## [REQUIREMENT]
Output only the lines from the start of the entries through the line holding "LPGNet: Link Private". Each line must match the original exactly.

----------------------------------------

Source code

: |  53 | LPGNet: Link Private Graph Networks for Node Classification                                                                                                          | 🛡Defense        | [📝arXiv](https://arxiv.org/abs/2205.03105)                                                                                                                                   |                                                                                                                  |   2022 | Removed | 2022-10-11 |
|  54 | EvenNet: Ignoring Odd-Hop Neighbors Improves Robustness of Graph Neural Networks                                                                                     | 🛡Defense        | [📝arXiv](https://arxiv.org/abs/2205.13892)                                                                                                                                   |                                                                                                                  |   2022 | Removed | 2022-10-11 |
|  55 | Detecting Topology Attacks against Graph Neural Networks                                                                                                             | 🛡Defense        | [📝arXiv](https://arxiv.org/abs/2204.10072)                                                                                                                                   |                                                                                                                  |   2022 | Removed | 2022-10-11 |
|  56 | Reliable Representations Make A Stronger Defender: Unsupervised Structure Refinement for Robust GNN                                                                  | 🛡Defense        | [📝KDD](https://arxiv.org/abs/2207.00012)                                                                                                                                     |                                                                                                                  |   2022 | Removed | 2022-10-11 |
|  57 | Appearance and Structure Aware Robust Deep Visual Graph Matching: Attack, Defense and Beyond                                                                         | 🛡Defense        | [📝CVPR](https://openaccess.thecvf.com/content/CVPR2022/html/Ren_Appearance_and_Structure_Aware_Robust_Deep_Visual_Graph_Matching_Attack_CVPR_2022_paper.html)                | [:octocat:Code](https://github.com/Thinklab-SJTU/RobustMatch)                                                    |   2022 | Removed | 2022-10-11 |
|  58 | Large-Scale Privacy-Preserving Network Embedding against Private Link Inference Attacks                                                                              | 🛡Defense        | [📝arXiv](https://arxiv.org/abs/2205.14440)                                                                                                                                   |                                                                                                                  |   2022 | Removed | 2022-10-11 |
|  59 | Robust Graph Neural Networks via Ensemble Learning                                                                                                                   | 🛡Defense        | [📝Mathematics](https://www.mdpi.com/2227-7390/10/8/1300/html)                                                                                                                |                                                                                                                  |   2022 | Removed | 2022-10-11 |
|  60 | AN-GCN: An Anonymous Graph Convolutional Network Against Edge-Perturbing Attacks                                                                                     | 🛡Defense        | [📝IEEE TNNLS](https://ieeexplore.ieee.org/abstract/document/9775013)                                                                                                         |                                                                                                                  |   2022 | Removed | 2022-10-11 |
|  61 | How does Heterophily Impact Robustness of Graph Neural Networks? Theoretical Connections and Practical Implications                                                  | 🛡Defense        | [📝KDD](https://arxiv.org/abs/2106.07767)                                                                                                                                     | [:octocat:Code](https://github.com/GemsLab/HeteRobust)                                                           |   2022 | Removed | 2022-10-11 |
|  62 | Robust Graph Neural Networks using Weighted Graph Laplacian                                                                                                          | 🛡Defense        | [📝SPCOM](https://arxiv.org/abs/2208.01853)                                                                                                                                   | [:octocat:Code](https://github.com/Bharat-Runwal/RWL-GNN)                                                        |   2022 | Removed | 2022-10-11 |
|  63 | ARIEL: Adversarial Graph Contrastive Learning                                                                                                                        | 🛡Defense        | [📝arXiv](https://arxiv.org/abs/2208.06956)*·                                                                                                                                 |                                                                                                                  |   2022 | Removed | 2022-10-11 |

----------------------------------------

## [RESPONSE BOX]
Source code

: |  53 | LPGNet: Link Private Graph Networks for Node Classification                                                                                                          | 🛡Defense        | [📝arXiv](https://arxiv.org/abs/2205.03105)                                                                                                                                   |                                                                                                                  |   2022 | Removed | 2022-10-11 |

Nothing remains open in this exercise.